EXERCISE
Reproduce the lines from the one containing "而且只是来自一个连永生境都不到的生物。" up to and including the one containing "掌中瓶面朝陆隐，吞噬因果。", swapping every "掌中瓶" for "掌心瓶" and leaving everything else unchanged.

EXTRACTED ENTRIES
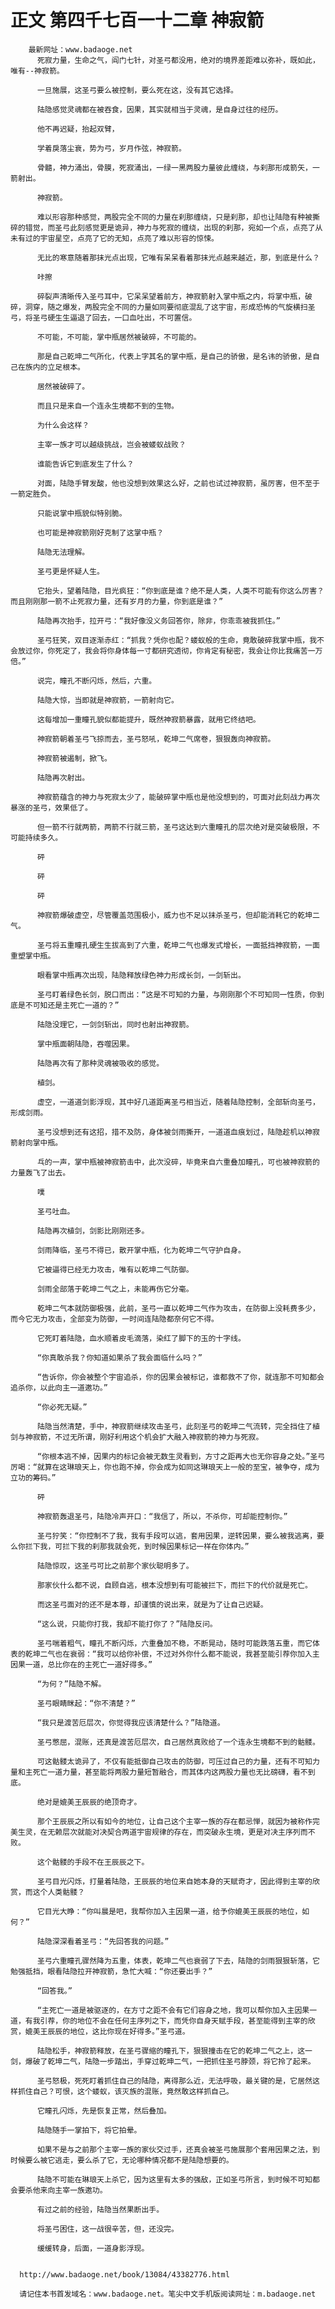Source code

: # 正文 第四千七百一十二章 神寂箭
        最新网址：www.badaoge.net
          死寂力量，生命之气，阎门七针，对圣弓都没用，绝对的境界差距难以弥补，既如此，唯有--神寂箭。
      
          一旦施展，这圣弓要么被控制，要么死在这，没有其它选择。
      
          陆隐感觉灵魂都在被吞食，因果，其实就相当于灵魂，是自身过往的经历。
      
          他不再迟疑，抬起双臂，
      
          学着戾落尘衰，势为弓，岁月作弦，神寂箭。
      
          骨髓，神力涌出，骨膜，死寂涌出，一绿一黑两股力量彼此缠绕，与刹那形成箭矢，一箭射出。
      
          神寂箭。
      
          难以形容那种感觉，两股完全不同的力量在刹那缠绕，只是刹那，却也让陆隐有种被撕碎的错觉，而圣弓此刻感觉更是诡异，神力与死寂的缠绕，出现的刹那，宛如一个点，点亮了从未有过的宇宙星空，点亮了它的无知，点亮了难以形容的惊悚。
      
          无比的寒意随着那抹光点出现，它唯有呆呆看着那抹光点越来越近，那，到底是什么？
      
          咔擦
      
          碎裂声清晰传入圣弓耳中，它呆呆望着前方，神寂箭射入掌中瓶之内，将掌中瓶，破碎，洞穿，随之爆发，两股完全不同的力量如同要彻底混乱了这宇宙，形成恐怖的气旋横扫圣弓，将圣弓硬生生逼退了回去，一口血吐出，不可置信。
      
          不可能，不可能，掌中瓶居然被破碎，不可能的。
      
          那是自己乾坤二气所化，代表上字其名的掌中瓶，是自己的骄傲，是名讳的骄傲，是自己在族内的立足根本。
      
          居然被破碎了。
      
          而且只是来自一个连永生境都不到的生物。
      
          为什么会这样？
      
          主宰一族才可以越级挑战，岂会被蝼蚁战败？
      
          谁能告诉它到底发生了什么？
      
          对面，陆隐手臂发酸，他也没想到效果这么好，之前也试过神寂箭，虽厉害，但不至于一箭定胜负。
      
          只能说掌中瓶貌似特别脆。
      
          也可能是神寂箭刚好克制了这掌中瓶？
      
          陆隐无法理解。
      
          圣弓更是怀疑人生。
      
          它抬头，望着陆隐，目光疯狂：“你到底是谁？绝不是人类，人类不可能有你这么厉害？而且刚刚那一箭不止死寂力量，还有岁月的力量，你到底是谁？”
      
          陆隐再次抬手，拉开弓：“我好像没义务回答你，除非，你乖乖被我抓住。”
      
          圣弓狂笑，双目逐渐赤红：“抓我？凭你也配？蝼蚁般的生命，竟敢破碎我掌中瓶，我不会放过你，你死定了，我会将你身体每一寸都研究透彻，你肯定有秘密，我会让你比我痛苦一万倍。”
      
          说完，瞳孔不断闪烁，然后，六重。
      
          陆隐大惊，当即就是神寂箭，一箭射向它。
      
          这每增加一重瞳孔貌似都能提升，既然神寂箭暴露，就用它终结吧。
      
          神寂箭朝着圣弓飞掠而去，圣弓怒吼，乾坤二气席卷，狠狠轰向神寂箭。
      
          神寂箭被遏制，掀飞。
      
          陆隐再次射出。
      
          神寂箭蕴含的神力与死寂太少了，能破碎掌中瓶也是他没想到的，可面对此刻战力再次暴涨的圣弓，效果低了。
      
          但一箭不行就两箭，两箭不行就三箭，圣弓这达到六重瞳孔的层次绝对是突破极限，不可能持续多久。
      
          砰
      
          砰
      
          砰
      
          神寂箭爆破虚空，尽管覆盖范围极小，威力也不足以抹杀圣弓，但却能消耗它的乾坤二气。
      
          圣弓将五重瞳孔硬生生拔高到了六重，乾坤二气也爆发式增长，一面抵挡神寂箭，一面重塑掌中瓶。
      
          眼看掌中瓶再次出现，陆隐释放绿色神力形成长剑，一剑斩出。
      
          圣弓盯着绿色长剑，脱口而出：“这是不可知的力量，与刚刚那个不可知同一性质，你到底是不可知还是主死亡一道的？”
      
          陆隐没理它，一剑剑斩出，同时也射出神寂箭。
      
          掌中瓶面朝陆隐，吞噬因果。
      
          陆隐再次有了那种灵魂被吸收的感觉。
      
          植剑。
      
          虚空，一道道剑影浮现，其中好几道距离圣弓相当近，随着陆隐控制，全部斩向圣弓，形成剑雨。
      
          圣弓没想到还有这招，措不及防，身体被剑雨撕开，一道道血痕划过，陆隐趁机以神寂箭射向掌中瓶。
      
          乓的一声，掌中瓶被神寂箭击中，此次没碎，毕竟来自六重叠加瞳孔，可也被神寂箭的力量轰飞了出去。
      
          噗
      
          圣弓吐血。
      
          陆隐再次植剑，剑影比刚刚还多。
      
          剑雨降临，圣弓不得已，散开掌中瓶，化为乾坤二气守护自身。
      
          它被逼得已经无力攻击，唯有以乾坤二气防御。
      
          剑雨全部落于乾坤二气之上，未能再伤它分毫。
      
          乾坤二气本就防御极强，此前，圣弓一直以乾坤二气作为攻击，在防御上没耗费多少，而今它无力攻击，全部变为防御，一时间连陆隐都奈何它不得。
      
          它死盯着陆隐，血水顺着皮毛滴落，染红了脚下的玉的十字线。
      
          “你真敢杀我？你知道如果杀了我会面临什么吗？”
      
          “告诉你，你会被整个宇宙追杀，你的因果会被标记，谁都救不了你，就连那不可知都会追杀你，以此向主一道邀功。”
      
          “你必死无疑。”
      
          陆隐当然清楚，手中，神寂箭继续攻击圣弓，此刻圣弓的乾坤二气流转，完全挡住了植剑与神寂箭，不过无所谓，刚好利用这个机会扩大融入神寂箭的神力与死寂。
      
          “你根本逃不掉，因果内的标记会被无数生灵看到，方寸之距再大也无你容身之处。”圣弓厉喝：“就算在这琳琅天上，你也跑不掉，你会成为如同这琳琅天上一般的至宝，被争夺，成为立功的筹码。”
      
          砰
      
          神寂箭轰退圣弓，陆隐冷声开口：“我信了，所以，不杀你，可却能控制你。”
      
          圣弓狞笑：“你控制不了我，我有手段可以逃，套用因果，逆转因果，要么被我逃离，要么你拦下我，可拦下我的刹那我就会死，到时候因果标记一样在你体内。”
      
          陆隐惊叹，这圣弓可比之前那个家伙聪明多了。
      
          那家伙什么都不说，自顾自逃，根本没想到有可能被拦下，而拦下的代价就是死亡。
      
          而这圣弓面对的还不是本尊，却谨慎的说出来，就是为了让自己迟疑。
      
          “这么说，只能你打我，我却不能打你了？”陆隐反问。
      
          圣弓喘着粗气，瞳孔不断闪烁，六重叠加不稳，不断晃动，随时可能跌落五重，而它体表的乾坤二气也在衰弱：“我可以给你补偿，不过对外你什么都不能说，我甚至能引荐你加入主因果一道，总比你在的主死亡一道好得多。”
      
          “为何？”陆隐不解。
      
          圣弓眼睛眯起：“你不清楚？”
      
          “我只是渡苦厄层次，你觉得我应该清楚什么？”陆隐道。
      
          圣弓憋屈，混账，还真是渡苦厄层次，自己居然真败给了一个连永生境都不到的骷髅。
      
          可这骷髅太诡异了，不仅有能抵御自己攻击的防御，可压过自己的力量，还有不可知力量和主死亡一道力量，甚至能将两股力量短暂融合，而其体内这两股力量也无比磅礴，看不到底。
      
          绝对是媲美王辰辰的绝顶奇才。
      
          那个王辰辰之所以有如今的地位，让自己这个主宰一族的存在都忌惮，就因为被称作完美生灵，在无赖层次就能对决契合两道宇宙规律的存在，而突破永生境，更是对决主序列而不败。
      
          这个骷髅的手段不在王辰辰之下。
      
          圣弓目光闪烁，打量着陆隐，王辰辰的地位来自她本身的天赋奇才，因此得到主宰的欣赏，而这个人类骷髅？
      
          它目光大睁：“你叫晨是吧，我帮你加入主因果一道，给予你媲美王辰辰的地位，如何？”
      
          陆隐深深看着圣弓：“先回答我的问题。”
      
          圣弓六重瞳孔骤然降为五重，体表，乾坤二气也衰弱了下去，陆隐的剑雨狠狠斩落，它勉强抵挡，眼看陆隐拉开神寂箭，急忙大喊：“你还要出手？”
      
          “回答我。”
      
          “主死亡一道是被驱逐的，在方寸之距不会有它们容身之地，我可以帮你加入主因果一道，有我引荐，你的地位不会在任何主序列之下，而凭你自身天赋手段，甚至能得到主宰的欣赏，媲美王辰辰的地位，这比你现在好得多。”圣弓道。
      
          陆隐松手，神寂箭释放，在圣弓骤缩的瞳孔下，狠狠撞击在它的乾坤二气之上，这一剑，爆破了乾坤二气，陆隐一步踏出，手穿过乾坤二气，一把抓住圣弓脖颈，将它拎了起来。
      
          圣弓怒极，死死盯着抓住自己的陆隐，离得那么近，无法呼吸，最关键的是，它居然这样抓住自己？可恨，这个蝼蚁，该灭族的混账，竟然敢这样抓自己。
      
          它瞳孔闪烁，先是恢复正常，然后叠加。
      
          陆隐随手一掌拍下，将它拍晕。
      
          如果不是与之前那个主宰一族的家伙交过手，还真会被圣弓施展那个套用因果之法，到时候要么被它逃走，要么杀了它，无论哪种情况都不是陆隐想要的。
      
          陆隐不可能在琳琅天上杀它，因为这里有太多的强敌，正如圣弓所言，到时候不可知都会要杀他来向主宰一族邀功。
      
          有过之前的经验，陆隐当然果断出手。
      
          将圣弓困住，这一战很辛苦，但，还没完。
      
          缓缓转身，后面，一道身影浮现。
      
      
      http://www.badaoge.net/book/13084/43382776.html
      
      请记住本书首发域名：www.badaoge.net。笔尖中文手机版阅读网址：m.badaoge.net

WRITTEN SOLUTION
          而且只是来自一个连永生境都不到的生物。
      
          为什么会这样？
      
          主宰一族才可以越级挑战，岂会被蝼蚁战败？
      
          谁能告诉它到底发生了什么？
      
          对面，陆隐手臂发酸，他也没想到效果这么好，之前也试过神寂箭，虽厉害，但不至于一箭定胜负。
      
          只能说掌心瓶貌似特别脆。
      
          也可能是神寂箭刚好克制了这掌心瓶？
      
          陆隐无法理解。
      
          圣弓更是怀疑人生。
      
          它抬头，望着陆隐，目光疯狂：“你到底是谁？绝不是人类，人类不可能有你这么厉害？而且刚刚那一箭不止死寂力量，还有岁月的力量，你到底是谁？”
      
          陆隐再次抬手，拉开弓：“我好像没义务回答你，除非，你乖乖被我抓住。”
      
          圣弓狂笑，双目逐渐赤红：“抓我？凭你也配？蝼蚁般的生命，竟敢破碎我掌心瓶，我不会放过你，你死定了，我会将你身体每一寸都研究透彻，你肯定有秘密，我会让你比我痛苦一万倍。”
      
          说完，瞳孔不断闪烁，然后，六重。
      
          陆隐大惊，当即就是神寂箭，一箭射向它。
      
          这每增加一重瞳孔貌似都能提升，既然神寂箭暴露，就用它终结吧。
      
          神寂箭朝着圣弓飞掠而去，圣弓怒吼，乾坤二气席卷，狠狠轰向神寂箭。
      
          神寂箭被遏制，掀飞。
      
          陆隐再次射出。
      
          神寂箭蕴含的神力与死寂太少了，能破碎掌心瓶也是他没想到的，可面对此刻战力再次暴涨的圣弓，效果低了。
      
          但一箭不行就两箭，两箭不行就三箭，圣弓这达到六重瞳孔的层次绝对是突破极限，不可能持续多久。
      
          砰
      
          砰
      
          砰
      
          神寂箭爆破虚空，尽管覆盖范围极小，威力也不足以抹杀圣弓，但却能消耗它的乾坤二气。
      
          圣弓将五重瞳孔硬生生拔高到了六重，乾坤二气也爆发式增长，一面抵挡神寂箭，一面重塑掌心瓶。
      
          眼看掌心瓶再次出现，陆隐释放绿色神力形成长剑，一剑斩出。
      
          圣弓盯着绿色长剑，脱口而出：“这是不可知的力量，与刚刚那个不可知同一性质，你到底是不可知还是主死亡一道的？”
      
          陆隐没理它，一剑剑斩出，同时也射出神寂箭。
      
          掌心瓶面朝陆隐，吞噬因果。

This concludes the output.